* Problem to solve *
Give only the number of lines in the following entries where "Temperature" appears.
---- Data for analysis
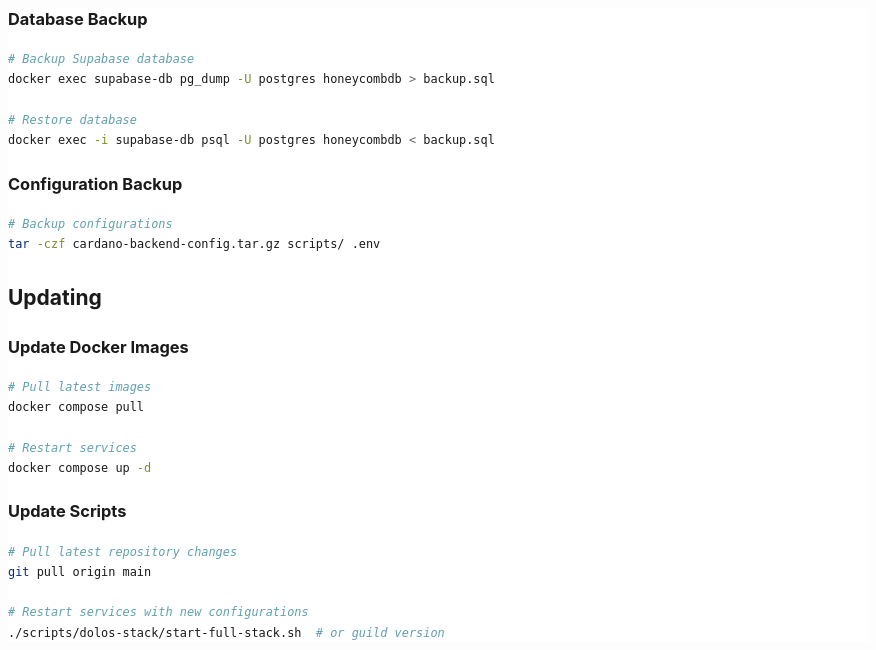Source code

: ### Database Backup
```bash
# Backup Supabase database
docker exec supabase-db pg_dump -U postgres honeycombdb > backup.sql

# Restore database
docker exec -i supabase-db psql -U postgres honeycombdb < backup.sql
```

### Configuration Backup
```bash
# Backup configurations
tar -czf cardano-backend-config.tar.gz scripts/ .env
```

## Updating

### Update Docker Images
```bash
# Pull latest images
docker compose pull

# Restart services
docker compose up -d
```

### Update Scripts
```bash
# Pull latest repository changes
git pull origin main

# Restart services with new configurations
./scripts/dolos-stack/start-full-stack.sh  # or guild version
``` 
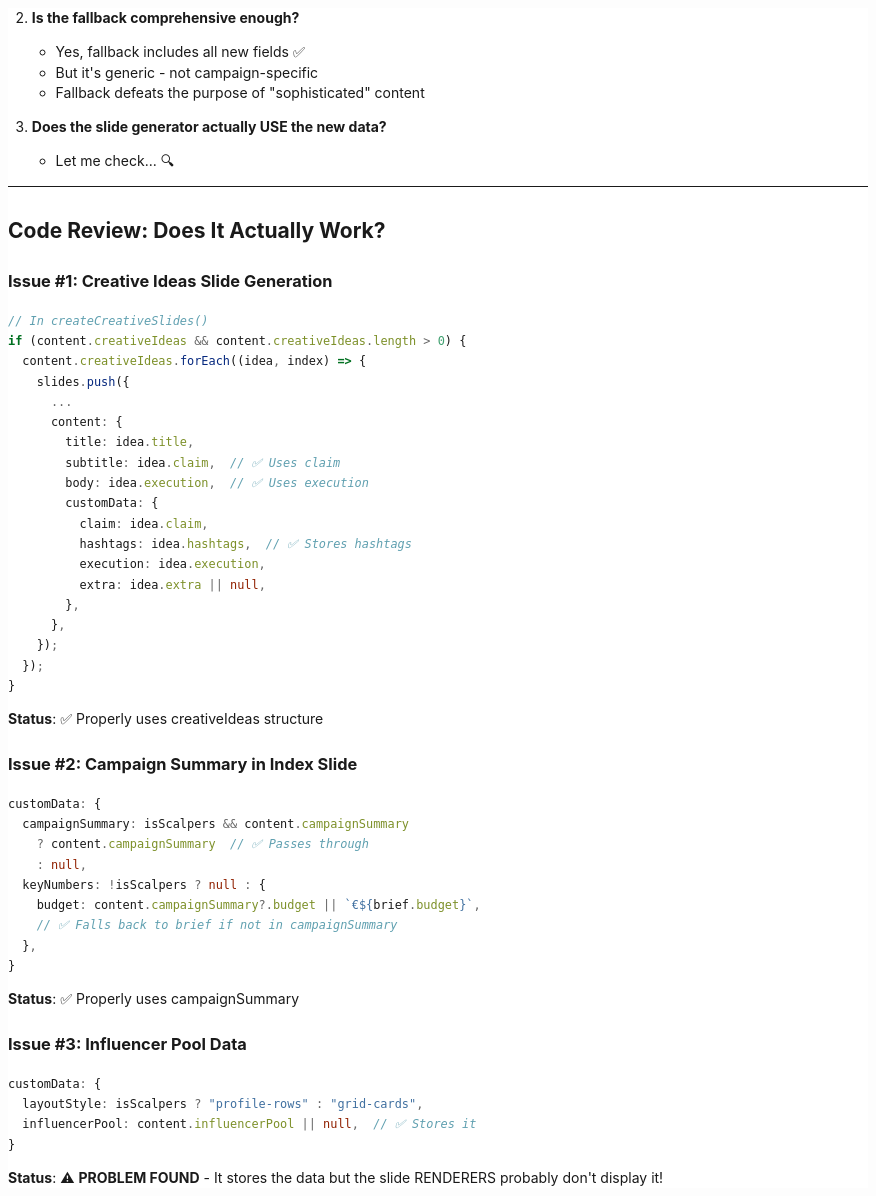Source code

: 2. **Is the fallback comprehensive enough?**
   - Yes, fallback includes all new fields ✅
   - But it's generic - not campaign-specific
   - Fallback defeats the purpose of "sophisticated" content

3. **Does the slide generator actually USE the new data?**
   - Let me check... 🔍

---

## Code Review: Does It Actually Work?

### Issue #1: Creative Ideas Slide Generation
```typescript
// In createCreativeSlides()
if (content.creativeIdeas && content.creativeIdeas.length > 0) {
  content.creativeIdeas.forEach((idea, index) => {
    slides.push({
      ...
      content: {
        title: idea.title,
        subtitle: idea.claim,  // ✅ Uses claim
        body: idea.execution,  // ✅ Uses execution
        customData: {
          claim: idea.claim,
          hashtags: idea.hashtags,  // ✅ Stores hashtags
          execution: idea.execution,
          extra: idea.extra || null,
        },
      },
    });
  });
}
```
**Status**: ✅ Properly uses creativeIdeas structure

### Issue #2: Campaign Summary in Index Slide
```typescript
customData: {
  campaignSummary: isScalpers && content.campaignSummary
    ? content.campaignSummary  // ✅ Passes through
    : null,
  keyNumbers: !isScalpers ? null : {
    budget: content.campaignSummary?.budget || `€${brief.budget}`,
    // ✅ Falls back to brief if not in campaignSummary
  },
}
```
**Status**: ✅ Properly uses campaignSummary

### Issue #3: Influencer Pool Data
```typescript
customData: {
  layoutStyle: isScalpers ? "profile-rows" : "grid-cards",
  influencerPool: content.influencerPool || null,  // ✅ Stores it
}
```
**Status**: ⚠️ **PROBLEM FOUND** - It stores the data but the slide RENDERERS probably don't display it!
--------
---- Data for analysis
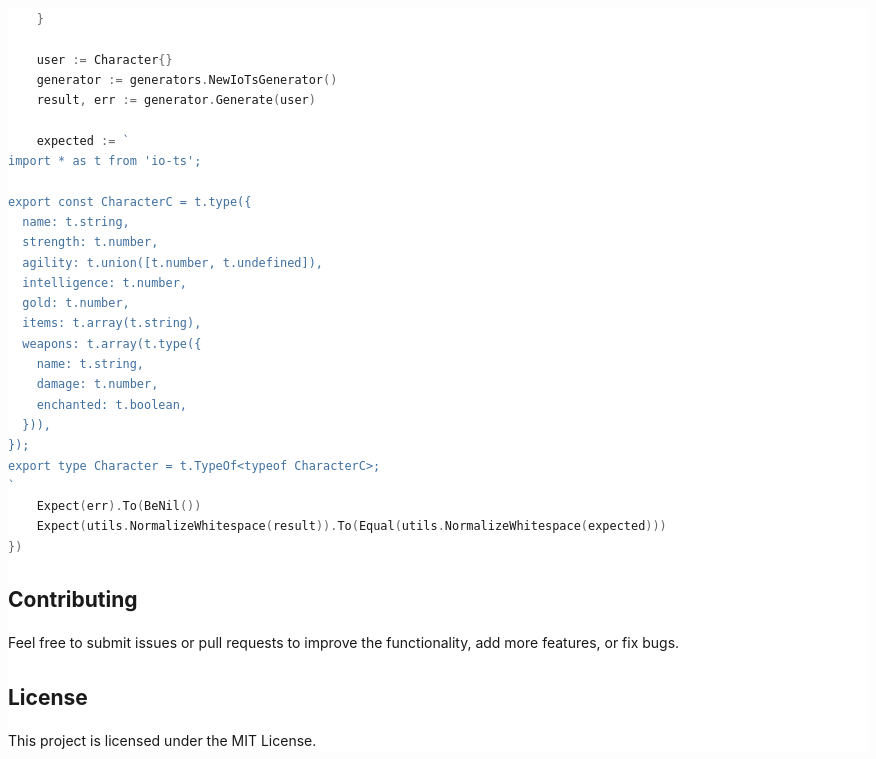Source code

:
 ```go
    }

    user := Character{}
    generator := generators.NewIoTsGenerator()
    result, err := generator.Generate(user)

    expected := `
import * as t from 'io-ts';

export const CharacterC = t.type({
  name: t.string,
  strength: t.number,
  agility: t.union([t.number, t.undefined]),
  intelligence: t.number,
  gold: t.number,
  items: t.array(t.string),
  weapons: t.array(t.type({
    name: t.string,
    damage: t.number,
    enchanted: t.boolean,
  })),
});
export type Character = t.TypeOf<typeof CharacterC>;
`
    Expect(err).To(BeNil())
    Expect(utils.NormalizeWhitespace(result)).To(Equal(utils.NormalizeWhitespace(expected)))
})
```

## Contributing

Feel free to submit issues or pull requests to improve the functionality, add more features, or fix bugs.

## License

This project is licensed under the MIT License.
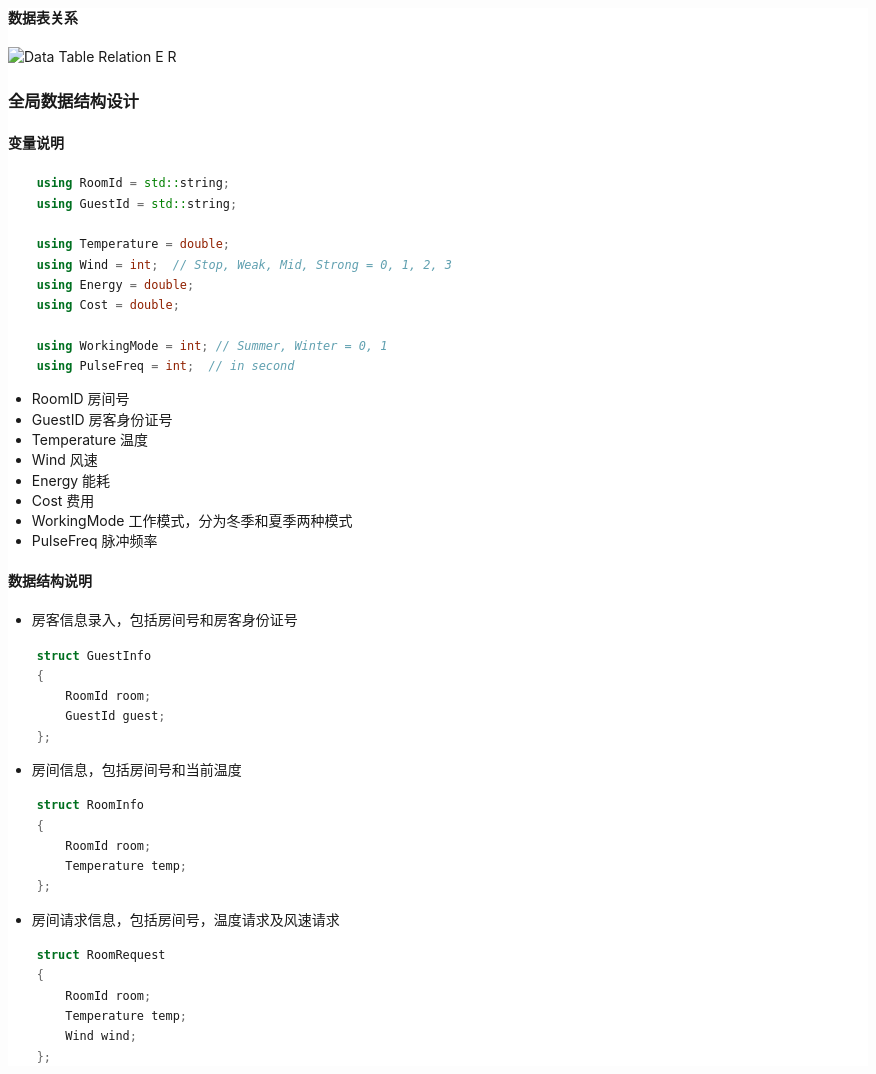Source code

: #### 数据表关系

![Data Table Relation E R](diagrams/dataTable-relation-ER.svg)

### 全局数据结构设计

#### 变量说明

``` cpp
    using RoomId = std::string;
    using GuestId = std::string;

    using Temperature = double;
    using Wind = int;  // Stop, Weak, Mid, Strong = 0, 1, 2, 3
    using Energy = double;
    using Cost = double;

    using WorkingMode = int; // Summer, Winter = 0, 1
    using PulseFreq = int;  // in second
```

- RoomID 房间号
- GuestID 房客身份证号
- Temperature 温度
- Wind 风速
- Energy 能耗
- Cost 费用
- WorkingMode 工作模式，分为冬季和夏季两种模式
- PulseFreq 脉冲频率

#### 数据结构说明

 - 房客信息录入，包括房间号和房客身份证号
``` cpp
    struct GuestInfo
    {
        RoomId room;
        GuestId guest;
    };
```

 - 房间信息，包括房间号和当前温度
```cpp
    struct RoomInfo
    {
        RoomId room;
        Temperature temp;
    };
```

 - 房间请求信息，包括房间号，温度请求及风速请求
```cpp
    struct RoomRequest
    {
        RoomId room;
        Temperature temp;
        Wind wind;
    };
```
--------
---- Data for analysis
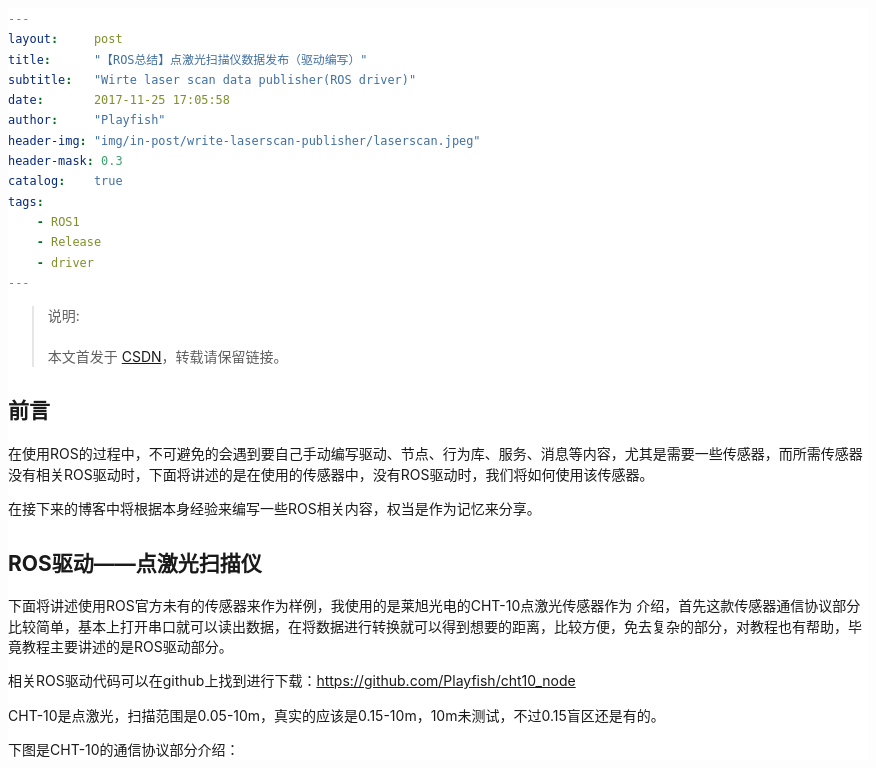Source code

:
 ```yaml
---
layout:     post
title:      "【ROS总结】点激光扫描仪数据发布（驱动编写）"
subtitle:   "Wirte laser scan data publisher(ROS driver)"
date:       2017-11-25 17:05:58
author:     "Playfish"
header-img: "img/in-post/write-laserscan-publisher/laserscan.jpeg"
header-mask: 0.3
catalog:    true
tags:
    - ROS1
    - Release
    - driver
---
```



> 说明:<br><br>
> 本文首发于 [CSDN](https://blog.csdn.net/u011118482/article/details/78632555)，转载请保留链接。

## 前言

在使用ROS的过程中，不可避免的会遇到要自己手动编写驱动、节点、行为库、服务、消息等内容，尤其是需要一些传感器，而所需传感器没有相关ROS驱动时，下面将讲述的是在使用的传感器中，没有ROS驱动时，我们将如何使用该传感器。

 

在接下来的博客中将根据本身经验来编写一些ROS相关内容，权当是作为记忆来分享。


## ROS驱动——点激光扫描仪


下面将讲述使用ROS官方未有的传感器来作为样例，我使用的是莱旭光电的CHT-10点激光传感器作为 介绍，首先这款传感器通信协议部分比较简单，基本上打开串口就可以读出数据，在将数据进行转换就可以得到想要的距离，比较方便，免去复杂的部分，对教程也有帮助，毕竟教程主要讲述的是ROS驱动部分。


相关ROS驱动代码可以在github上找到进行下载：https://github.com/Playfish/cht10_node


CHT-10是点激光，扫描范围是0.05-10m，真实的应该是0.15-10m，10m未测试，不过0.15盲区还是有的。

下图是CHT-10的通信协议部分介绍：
--------
* Solution for this task *
4